SARAYIN CAMİSİ
Kim ne derse desin sarayın camisi çok güzel olmuş. Ankara’yı bilmeyen için bir şey ifade etmese de o tepe aslında laikler ve Kemalistler için kurtarılmış bölgeydi. Atatürk’ün mukaddes emanetiydi. Yan tarafta Atanın kurduğu şarap fabrikası vardı. Tüm ayyaşlar oraya gelir, orman çiftliğinde kadın erkek yürüyüş yaparlardı. kendilerini seçkin elit olarak görürlerdi. Orman ellerin altındaydı. Ezan sesi yoktu. Şarap çoktu.
Ama adamın biri geldi ve onların muhitine girdi. Ezan sesini kulaklarına soktu. Yani kızgınlıkları saray değil, rahatlarının bozulmasıydı. Ezan sesleriyle uyanmaktı. O tepede o camiyi gördükten sonra olaya bakışım değişti.

Verilen kayıtlar>

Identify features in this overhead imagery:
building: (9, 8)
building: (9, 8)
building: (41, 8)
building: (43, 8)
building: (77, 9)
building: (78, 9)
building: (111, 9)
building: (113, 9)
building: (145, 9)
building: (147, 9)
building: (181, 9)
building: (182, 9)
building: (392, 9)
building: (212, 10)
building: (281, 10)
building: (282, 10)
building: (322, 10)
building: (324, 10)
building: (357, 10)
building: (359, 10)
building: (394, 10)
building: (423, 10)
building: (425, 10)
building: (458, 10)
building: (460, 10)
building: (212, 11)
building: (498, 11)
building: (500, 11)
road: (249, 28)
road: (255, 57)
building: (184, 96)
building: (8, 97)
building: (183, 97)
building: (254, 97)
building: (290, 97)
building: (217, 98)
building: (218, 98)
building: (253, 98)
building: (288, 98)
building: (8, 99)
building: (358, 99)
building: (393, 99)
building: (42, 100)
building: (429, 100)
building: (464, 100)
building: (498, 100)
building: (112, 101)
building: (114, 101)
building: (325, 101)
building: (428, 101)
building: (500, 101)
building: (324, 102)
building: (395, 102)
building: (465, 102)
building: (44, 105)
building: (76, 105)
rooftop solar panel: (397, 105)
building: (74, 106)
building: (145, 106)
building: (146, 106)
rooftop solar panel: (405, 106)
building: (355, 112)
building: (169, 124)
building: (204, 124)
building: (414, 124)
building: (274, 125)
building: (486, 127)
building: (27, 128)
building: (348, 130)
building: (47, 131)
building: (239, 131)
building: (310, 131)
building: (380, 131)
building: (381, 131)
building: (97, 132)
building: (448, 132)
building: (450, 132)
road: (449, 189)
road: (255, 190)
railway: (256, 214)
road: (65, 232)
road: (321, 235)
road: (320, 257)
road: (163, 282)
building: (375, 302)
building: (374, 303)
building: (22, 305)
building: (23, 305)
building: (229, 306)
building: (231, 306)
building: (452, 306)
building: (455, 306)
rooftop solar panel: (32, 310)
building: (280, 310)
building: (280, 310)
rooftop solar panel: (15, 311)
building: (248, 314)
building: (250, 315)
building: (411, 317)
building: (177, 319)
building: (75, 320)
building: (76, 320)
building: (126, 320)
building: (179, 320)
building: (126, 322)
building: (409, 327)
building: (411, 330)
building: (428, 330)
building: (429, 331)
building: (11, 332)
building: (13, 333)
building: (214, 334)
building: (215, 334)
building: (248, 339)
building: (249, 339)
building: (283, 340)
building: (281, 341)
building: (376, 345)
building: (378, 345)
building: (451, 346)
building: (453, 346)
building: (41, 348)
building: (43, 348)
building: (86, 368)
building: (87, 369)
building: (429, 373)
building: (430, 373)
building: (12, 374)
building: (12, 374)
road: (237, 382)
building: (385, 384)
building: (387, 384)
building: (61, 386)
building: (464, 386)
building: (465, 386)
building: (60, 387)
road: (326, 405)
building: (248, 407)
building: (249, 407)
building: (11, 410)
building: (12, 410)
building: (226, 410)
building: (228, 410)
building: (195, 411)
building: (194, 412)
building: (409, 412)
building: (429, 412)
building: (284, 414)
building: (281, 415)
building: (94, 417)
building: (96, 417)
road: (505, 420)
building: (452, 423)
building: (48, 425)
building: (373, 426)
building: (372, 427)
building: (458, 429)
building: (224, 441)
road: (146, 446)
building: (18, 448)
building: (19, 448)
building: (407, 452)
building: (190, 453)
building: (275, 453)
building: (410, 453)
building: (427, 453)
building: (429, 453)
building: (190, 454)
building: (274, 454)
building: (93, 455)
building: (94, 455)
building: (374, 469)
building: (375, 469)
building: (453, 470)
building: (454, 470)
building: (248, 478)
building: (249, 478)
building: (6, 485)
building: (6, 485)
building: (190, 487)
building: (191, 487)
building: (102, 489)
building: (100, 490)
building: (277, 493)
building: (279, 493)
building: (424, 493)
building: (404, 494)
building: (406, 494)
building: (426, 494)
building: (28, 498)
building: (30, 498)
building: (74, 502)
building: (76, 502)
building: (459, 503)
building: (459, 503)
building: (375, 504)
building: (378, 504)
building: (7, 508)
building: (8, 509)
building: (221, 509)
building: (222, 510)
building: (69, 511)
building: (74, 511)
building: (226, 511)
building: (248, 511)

Alıştırma yönergeleri>
A – Okuma parçasına göre şu ifadeler doğru mu: (i) orman çiftliğinde kadın erkek yürüyüş yapılırdı, (ii) o tepede ezan sesi çoktu, (iii) kızgınlıkların sebebi sarayın kendisiydi? Her birine evet ya da hayır deyip kararı belirleyen sözleri parçadan aynen alıntılayın.
B – Okuma parçasında "SARAYIN CAMİSİ" sözlerini içeren yerden başlayıp "yoktu. Şarap çoktu." sözlerinden sonra durarak o kısmı harfi harfine yeniden yazar mısınız?

Alıştırma sonuçları>
A –
(i) Evet: "orman çiftliğinde kadın erkek yürüyüş yaparlardı"
(ii) Hayır: "Ezan sesi yoktu."
(iii) Hayır: "Yani kızgınlıkları saray değil, rahatlarının bozulmasıydı."

B –
SARAYIN CAMİSİ
Kim ne derse desin sarayın camisi çok güzel olmuş. Ankara’yı bilmeyen için bir şey ifade etmese de o tepe aslında laikler ve Kemalistler için kurtarılmış bölgeydi. Atatürk’ün mukaddes emanetiydi. Yan tarafta Atanın kurduğu şarap fabrikası vardı. Tüm ayyaşlar oraya gelir, orman çiftliğinde kadın erkek yürüyüş yaparlardı. kendilerini seçkin elit olarak görürlerdi. Orman ellerin altındaydı. Ezan sesi yoktu. Şarap çoktu.